(RECORDS FOR THE EXERCISE Opens)

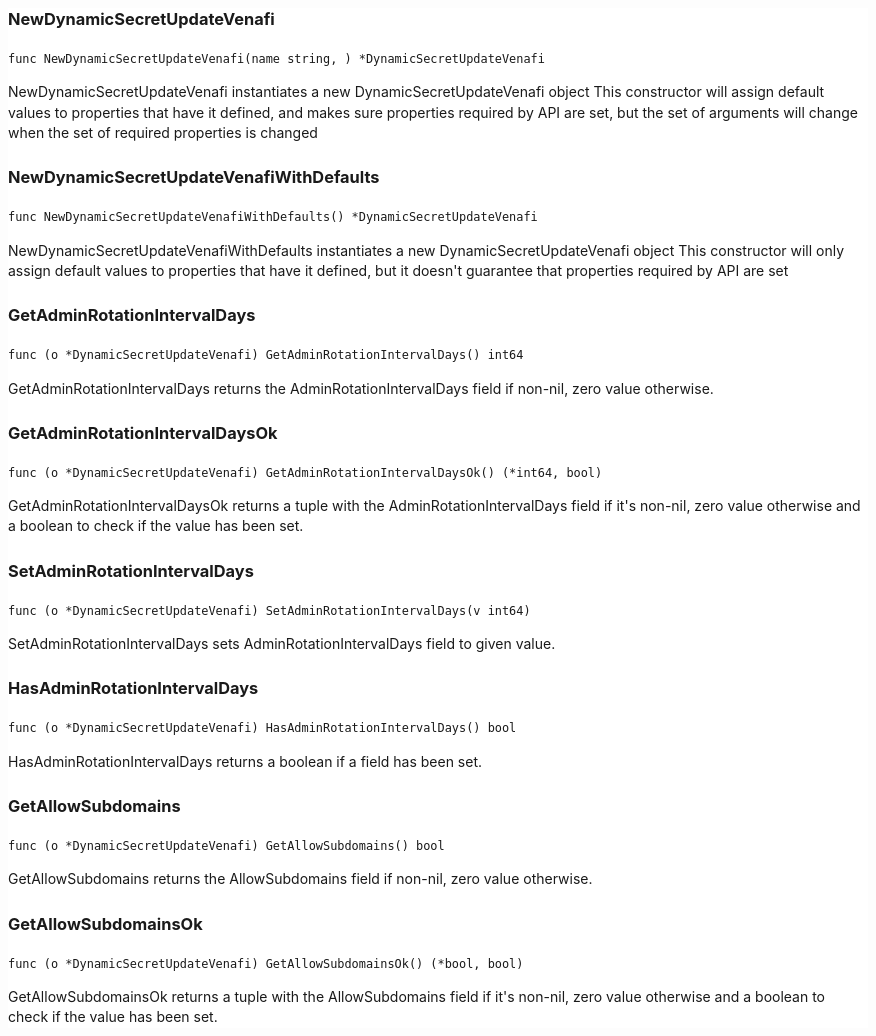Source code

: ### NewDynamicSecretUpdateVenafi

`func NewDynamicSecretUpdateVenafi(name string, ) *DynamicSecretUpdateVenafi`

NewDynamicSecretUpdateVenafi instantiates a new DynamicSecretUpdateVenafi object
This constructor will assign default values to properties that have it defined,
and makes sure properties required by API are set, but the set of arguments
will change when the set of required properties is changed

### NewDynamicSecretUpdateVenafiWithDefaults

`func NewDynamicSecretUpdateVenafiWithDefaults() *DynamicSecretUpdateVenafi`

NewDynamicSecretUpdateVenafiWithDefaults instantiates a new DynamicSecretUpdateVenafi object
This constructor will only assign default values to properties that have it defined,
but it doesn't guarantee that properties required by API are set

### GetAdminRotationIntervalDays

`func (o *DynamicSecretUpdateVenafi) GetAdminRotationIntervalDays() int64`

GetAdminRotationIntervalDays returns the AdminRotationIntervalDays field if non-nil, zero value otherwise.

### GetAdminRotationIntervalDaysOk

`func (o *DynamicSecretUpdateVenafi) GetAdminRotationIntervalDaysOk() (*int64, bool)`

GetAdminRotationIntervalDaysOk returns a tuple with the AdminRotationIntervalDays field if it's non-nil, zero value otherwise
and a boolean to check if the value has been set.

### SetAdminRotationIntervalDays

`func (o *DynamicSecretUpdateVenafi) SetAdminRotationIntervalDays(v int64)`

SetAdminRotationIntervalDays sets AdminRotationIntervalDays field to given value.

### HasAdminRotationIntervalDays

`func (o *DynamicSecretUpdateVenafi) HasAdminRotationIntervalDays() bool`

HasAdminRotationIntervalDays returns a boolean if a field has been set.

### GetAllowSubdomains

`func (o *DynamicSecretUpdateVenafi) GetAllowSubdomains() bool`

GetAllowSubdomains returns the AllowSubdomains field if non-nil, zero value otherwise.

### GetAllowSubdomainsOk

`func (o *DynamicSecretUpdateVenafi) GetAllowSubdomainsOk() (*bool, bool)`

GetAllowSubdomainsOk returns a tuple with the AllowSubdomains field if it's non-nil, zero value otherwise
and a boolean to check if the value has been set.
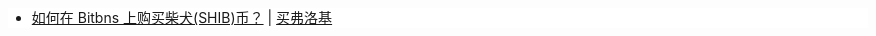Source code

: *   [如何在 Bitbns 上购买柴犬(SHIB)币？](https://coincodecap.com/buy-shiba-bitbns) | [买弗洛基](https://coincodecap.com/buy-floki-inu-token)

(RECORDS FOR THE EXERCISE Closes)

• **THE TASK**:
Reproduce all of the material above line for line without changing anything, and leave the pictures out of your answer.

• **EXERCISE RESULT**:
Source code

: ### NewDynamicSecretUpdateVenafi

`func NewDynamicSecretUpdateVenafi(name string, ) *DynamicSecretUpdateVenafi`

NewDynamicSecretUpdateVenafi instantiates a new DynamicSecretUpdateVenafi object
This constructor will assign default values to properties that have it defined,
and makes sure properties required by API are set, but the set of arguments
will change when the set of required properties is changed

### NewDynamicSecretUpdateVenafiWithDefaults

`func NewDynamicSecretUpdateVenafiWithDefaults() *DynamicSecretUpdateVenafi`

NewDynamicSecretUpdateVenafiWithDefaults instantiates a new DynamicSecretUpdateVenafi object
This constructor will only assign default values to properties that have it defined,
but it doesn't guarantee that properties required by API are set

### GetAdminRotationIntervalDays

`func (o *DynamicSecretUpdateVenafi) GetAdminRotationIntervalDays() int64`

GetAdminRotationIntervalDays returns the AdminRotationIntervalDays field if non-nil, zero value otherwise.

### GetAdminRotationIntervalDaysOk

`func (o *DynamicSecretUpdateVenafi) GetAdminRotationIntervalDaysOk() (*int64, bool)`

GetAdminRotationIntervalDaysOk returns a tuple with the AdminRotationIntervalDays field if it's non-nil, zero value otherwise
and a boolean to check if the value has been set.

### SetAdminRotationIntervalDays

`func (o *DynamicSecretUpdateVenafi) SetAdminRotationIntervalDays(v int64)`

SetAdminRotationIntervalDays sets AdminRotationIntervalDays field to given value.

### HasAdminRotationIntervalDays

`func (o *DynamicSecretUpdateVenafi) HasAdminRotationIntervalDays() bool`

HasAdminRotationIntervalDays returns a boolean if a field has been set.

### GetAllowSubdomains

`func (o *DynamicSecretUpdateVenafi) GetAllowSubdomains() bool`

GetAllowSubdomains returns the AllowSubdomains field if non-nil, zero value otherwise.

### GetAllowSubdomainsOk

`func (o *DynamicSecretUpdateVenafi) GetAllowSubdomainsOk() (*bool, bool)`

GetAllowSubdomainsOk returns a tuple with the AllowSubdomains field if it's non-nil, zero value otherwise
and a boolean to check if the value has been set.
Source code

: *   [如何在 Bitbns 上购买柴犬(SHIB)币？](https://coincodecap.com/buy-shiba-bitbns) | [买弗洛基](https://coincodecap.com/buy-floki-inu-token)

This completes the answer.